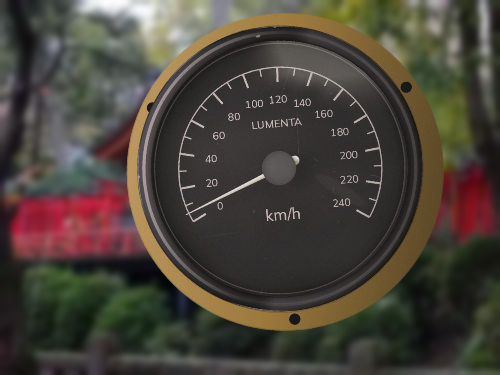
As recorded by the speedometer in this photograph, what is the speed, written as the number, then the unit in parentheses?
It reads 5 (km/h)
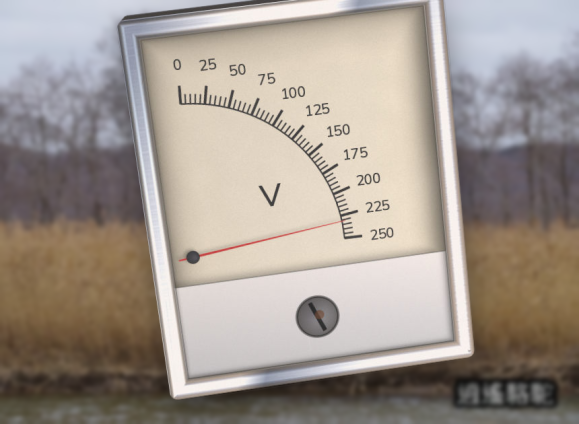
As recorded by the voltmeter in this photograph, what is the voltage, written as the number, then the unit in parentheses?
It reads 230 (V)
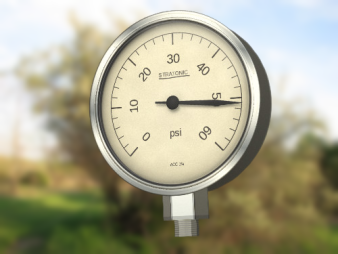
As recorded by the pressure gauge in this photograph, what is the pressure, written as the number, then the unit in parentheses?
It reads 51 (psi)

---

WHAT NEEDS TO BE DONE: Return every line of the data above that contains the word "recorded".

ANSWER FOR THIS EXERCISE:
As recorded by the speedometer in this photograph, what is the speed, written as the number, then the unit in parentheses?
As recorded by the voltmeter in this photograph, what is the voltage, written as the number, then the unit in parentheses?
As recorded by the pressure gauge in this photograph, what is the pressure, written as the number, then the unit in parentheses?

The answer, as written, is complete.